# factoring (common factoring complex trinomials)

• Nov 5th 2006, 04:57 PM
smallman_11
factoring (common factoring complex trinomials)
so the exuation is :

2x^2+18x+40

I know I have to common factor first, but I don't know exaclly where to go from there. It's grade 10 accademic math..I duuno if that means anything?

so I put it so it was like this:

2(x^2+9x+20)

and I duuno where to go from there?

Any help would be appreciated.
• Nov 5th 2006, 05:05 PM
ThePerfectHacker
Quote:

Originally Posted by smallman_11
so the exuation is :

2x^2+18x+40

I know I have to common factor first, but I don't know exaclly where to go from there. It's grade 10 accademic math..I duuno if that means anything?
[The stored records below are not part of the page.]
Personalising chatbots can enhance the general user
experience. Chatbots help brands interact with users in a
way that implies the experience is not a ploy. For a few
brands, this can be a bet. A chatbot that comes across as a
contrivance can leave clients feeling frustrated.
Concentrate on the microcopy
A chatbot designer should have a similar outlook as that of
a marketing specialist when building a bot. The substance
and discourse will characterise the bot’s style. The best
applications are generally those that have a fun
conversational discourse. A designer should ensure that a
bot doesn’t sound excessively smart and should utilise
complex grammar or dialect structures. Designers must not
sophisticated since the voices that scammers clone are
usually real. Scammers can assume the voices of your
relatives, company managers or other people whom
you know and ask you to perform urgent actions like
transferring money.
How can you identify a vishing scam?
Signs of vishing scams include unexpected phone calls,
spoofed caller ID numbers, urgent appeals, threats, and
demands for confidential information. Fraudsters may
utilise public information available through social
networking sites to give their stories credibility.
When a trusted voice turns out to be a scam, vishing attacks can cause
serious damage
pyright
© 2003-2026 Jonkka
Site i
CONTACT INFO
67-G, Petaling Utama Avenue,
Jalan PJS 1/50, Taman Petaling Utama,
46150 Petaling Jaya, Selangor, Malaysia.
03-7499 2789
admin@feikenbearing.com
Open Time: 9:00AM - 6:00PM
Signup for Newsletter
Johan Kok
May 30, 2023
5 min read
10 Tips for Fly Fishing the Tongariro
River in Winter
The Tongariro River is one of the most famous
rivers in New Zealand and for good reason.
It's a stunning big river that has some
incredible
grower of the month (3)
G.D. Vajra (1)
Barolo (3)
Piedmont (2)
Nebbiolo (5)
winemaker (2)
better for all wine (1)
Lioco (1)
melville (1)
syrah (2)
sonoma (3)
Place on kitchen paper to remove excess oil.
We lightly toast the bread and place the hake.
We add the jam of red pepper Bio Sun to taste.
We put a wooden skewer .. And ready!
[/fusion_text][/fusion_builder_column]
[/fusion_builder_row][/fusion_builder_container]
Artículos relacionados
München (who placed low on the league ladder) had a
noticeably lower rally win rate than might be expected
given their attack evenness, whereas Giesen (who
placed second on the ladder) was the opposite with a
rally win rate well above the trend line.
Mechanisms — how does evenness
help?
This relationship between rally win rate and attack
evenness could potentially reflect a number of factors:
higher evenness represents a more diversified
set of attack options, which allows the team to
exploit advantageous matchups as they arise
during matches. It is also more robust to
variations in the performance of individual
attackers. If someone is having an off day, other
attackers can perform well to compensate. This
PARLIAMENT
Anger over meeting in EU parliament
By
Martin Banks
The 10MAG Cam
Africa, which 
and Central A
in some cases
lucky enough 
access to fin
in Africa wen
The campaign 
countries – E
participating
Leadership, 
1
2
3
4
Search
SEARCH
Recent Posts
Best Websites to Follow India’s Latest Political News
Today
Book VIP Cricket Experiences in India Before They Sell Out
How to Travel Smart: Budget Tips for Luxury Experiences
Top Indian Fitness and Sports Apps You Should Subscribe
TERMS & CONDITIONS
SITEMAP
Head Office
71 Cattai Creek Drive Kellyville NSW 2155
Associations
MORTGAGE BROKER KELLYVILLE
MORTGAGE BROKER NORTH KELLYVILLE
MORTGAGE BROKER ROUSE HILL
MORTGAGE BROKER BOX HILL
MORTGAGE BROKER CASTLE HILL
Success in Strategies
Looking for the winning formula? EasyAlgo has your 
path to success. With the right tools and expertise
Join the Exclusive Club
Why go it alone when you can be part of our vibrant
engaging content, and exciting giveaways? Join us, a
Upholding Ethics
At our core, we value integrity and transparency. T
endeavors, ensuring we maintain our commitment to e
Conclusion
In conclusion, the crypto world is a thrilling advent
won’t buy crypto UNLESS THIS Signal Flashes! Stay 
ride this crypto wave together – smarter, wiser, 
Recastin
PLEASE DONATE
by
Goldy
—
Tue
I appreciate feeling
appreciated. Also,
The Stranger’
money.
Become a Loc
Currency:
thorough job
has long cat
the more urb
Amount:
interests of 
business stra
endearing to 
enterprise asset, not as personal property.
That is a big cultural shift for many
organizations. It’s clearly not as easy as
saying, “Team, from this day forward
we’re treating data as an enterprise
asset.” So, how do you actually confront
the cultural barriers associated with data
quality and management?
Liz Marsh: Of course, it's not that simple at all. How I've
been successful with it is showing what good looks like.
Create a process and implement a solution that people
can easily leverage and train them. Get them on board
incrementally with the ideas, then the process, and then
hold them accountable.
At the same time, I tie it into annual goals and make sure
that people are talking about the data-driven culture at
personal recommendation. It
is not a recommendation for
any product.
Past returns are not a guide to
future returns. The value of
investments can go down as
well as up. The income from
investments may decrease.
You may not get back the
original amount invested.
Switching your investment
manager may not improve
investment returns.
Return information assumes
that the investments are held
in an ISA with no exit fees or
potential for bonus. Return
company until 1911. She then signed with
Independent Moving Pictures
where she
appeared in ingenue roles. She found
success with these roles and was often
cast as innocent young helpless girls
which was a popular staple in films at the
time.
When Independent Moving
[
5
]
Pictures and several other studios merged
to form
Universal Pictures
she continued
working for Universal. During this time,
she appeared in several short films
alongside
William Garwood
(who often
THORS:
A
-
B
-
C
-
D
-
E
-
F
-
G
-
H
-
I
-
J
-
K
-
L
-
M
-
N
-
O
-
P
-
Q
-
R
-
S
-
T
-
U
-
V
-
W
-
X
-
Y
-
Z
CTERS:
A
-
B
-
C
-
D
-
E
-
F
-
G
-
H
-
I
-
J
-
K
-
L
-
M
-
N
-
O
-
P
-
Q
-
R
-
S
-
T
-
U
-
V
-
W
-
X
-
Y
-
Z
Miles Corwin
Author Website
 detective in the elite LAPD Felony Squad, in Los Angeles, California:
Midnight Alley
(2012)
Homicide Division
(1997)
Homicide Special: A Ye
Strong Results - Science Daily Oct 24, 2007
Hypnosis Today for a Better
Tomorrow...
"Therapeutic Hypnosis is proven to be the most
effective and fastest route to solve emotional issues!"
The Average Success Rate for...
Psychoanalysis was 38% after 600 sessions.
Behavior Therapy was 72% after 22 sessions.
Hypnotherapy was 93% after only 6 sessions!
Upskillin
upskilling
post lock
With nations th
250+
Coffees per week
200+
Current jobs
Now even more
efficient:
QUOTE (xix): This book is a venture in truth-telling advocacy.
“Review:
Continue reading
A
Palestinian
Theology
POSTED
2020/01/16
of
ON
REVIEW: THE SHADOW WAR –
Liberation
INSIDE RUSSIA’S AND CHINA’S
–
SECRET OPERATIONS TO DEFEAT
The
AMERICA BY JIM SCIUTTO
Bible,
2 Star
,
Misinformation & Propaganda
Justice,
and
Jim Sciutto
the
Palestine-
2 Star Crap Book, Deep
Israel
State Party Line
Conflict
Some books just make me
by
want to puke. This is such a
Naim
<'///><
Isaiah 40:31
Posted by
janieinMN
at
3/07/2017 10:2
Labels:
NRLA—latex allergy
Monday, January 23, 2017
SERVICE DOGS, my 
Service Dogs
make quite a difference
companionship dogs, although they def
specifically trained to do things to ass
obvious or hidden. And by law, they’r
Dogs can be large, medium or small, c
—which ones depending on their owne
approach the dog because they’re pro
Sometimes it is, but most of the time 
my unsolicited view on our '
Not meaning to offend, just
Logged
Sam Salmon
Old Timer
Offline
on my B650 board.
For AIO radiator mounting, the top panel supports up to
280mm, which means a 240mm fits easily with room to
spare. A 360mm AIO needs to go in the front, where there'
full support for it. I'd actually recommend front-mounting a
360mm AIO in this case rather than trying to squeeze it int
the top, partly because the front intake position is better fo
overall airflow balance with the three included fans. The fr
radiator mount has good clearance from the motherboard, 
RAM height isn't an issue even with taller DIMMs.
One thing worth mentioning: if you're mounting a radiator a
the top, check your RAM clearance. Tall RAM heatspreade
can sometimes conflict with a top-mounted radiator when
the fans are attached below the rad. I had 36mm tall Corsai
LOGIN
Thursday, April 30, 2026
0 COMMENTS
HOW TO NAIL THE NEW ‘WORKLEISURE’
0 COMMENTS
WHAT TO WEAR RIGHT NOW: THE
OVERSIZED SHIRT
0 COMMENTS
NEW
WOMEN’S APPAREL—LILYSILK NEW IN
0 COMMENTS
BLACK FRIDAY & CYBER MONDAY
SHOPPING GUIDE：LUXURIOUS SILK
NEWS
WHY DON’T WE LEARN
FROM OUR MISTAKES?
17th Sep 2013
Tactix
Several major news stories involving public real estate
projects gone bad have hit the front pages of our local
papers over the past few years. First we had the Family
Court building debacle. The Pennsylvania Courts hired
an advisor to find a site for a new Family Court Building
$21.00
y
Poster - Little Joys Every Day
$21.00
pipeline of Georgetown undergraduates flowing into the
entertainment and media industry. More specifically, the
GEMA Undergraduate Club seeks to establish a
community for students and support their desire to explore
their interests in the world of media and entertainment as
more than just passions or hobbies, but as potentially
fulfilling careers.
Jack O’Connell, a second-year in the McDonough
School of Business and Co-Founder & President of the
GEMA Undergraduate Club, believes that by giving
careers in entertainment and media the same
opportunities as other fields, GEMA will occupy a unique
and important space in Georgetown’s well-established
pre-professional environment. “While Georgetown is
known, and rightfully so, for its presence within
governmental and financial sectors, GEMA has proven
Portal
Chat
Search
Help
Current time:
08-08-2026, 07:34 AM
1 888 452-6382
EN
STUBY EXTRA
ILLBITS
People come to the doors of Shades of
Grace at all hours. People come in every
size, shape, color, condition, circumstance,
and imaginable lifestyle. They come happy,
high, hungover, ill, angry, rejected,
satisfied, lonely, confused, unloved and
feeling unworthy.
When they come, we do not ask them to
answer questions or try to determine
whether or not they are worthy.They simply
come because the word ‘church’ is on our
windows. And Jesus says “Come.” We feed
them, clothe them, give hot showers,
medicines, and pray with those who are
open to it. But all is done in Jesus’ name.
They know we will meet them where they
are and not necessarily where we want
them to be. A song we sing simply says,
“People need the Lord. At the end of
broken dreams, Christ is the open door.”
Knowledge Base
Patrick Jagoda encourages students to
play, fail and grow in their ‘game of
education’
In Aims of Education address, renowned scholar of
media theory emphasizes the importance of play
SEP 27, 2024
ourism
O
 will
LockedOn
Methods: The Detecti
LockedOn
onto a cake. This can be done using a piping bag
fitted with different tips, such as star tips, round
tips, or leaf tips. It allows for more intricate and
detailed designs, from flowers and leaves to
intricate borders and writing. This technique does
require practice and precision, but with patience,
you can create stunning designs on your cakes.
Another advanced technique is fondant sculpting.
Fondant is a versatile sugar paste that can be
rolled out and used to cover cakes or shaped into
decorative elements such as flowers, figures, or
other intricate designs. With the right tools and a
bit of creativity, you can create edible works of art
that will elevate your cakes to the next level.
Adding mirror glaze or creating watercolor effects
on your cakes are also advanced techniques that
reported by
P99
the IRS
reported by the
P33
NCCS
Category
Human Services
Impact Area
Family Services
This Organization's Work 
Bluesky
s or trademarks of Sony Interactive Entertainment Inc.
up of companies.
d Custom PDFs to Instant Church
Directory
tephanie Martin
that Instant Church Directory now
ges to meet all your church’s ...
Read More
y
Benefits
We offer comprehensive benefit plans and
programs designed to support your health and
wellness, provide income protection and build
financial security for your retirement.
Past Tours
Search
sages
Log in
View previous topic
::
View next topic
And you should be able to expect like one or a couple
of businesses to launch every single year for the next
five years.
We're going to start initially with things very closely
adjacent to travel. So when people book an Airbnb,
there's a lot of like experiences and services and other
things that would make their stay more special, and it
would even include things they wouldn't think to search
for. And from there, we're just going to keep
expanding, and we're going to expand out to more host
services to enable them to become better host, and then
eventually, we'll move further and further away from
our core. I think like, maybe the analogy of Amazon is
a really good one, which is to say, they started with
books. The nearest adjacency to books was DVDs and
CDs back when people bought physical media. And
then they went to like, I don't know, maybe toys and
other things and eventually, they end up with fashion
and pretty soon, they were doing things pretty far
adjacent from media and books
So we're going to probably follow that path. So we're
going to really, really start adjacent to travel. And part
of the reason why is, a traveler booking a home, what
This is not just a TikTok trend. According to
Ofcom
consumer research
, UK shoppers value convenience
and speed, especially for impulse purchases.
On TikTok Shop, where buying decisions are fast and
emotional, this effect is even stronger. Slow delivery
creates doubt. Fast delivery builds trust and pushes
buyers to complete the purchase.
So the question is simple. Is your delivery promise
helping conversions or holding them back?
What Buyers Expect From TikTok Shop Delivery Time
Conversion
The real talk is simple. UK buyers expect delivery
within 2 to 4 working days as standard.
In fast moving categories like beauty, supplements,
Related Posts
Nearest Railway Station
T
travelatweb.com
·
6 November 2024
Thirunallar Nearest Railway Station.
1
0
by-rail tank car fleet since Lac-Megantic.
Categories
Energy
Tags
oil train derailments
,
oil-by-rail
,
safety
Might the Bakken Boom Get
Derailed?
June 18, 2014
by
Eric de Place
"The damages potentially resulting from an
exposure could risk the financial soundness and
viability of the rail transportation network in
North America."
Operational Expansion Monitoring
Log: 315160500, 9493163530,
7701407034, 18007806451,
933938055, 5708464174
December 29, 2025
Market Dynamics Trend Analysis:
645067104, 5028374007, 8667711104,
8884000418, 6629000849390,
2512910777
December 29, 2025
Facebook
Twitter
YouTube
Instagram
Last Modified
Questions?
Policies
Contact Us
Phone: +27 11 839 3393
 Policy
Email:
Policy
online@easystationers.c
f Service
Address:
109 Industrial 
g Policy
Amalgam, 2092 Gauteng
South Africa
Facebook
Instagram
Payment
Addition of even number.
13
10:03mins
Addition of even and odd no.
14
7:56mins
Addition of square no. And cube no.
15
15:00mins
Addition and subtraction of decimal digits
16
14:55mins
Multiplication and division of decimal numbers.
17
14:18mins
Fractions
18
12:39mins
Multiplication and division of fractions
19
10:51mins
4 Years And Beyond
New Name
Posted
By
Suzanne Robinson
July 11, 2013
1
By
so I put it so it was like this:

2(x^2+9x+20)

and I duuno where to go from there?

Any help would be appreciated.

And how does that factor?
$x^2+9x+20=(x+4)(x+5)$
$2(x+4)(x+5)$.
• Nov 5th 2006, 05:19 PM
smallman_11
Thank you
• Nov 6th 2006, 12:02 AM
earboth
Quote:

Originally Posted by smallman_11
...
2(x^2+9x+20)

and I duuno where to go from there?
Any help would be appreciated.

Hello, smallman,

I presume that you are a little bit uncertain how to factorize
$x^2+9x+20$

To do this probelm you must know the binomial formulae:
(a+b)² = a² + 2ab + b² [1]
(a-b)² = a² - 2ab + b² [2]
(a+b)(a-b) = a² - b² [3]

The formula [3] is very important with your problem:
1. Complete square with the first two summands by adding a third summand and subtract this summand immediately:
$x^2+9x+20 = x^2 + 9x +\left( \frac{9}{2} \right)^2-\left( \frac{9}{2} \right)^2 +20$ = $\left( x^2 + 9x +\left( \frac{9}{2} \right)^2 \right)-\left( \frac{9}{2} \right)^2 +20$
2. Unite the first three summands to a binom [1] and the last two summands to a square:
$\left( x +\left( \frac{9}{2} \right) \right)^2-\left( \frac{1}{4} \right)$

3. Now you've got a term similar to the RHS of formula [3]. Use the LHS of this formula:

$\left( x +\left( \frac{9}{2} \right) \right)^2-\left( \frac{1}{2} \right)^2 = \left(x +\left( \frac{9}{2} \right)+\left( \frac{1}{2} \right) \right) \cdot \left(x +\left( \frac{9}{2} \right)-\left( \frac{1}{2} \right) \right)$

4. Finally you get:

$x^2 + 9x +20 = \left(x +\left( \frac{9}{2} \right)+\left( \frac{1}{2} \right) \right) \cdot \left(x +\left( \frac{9}{2} \right)-\left( \frac{1}{2} \right) \right) = (x+5)(x+4)$

That's the TPH's result.

EB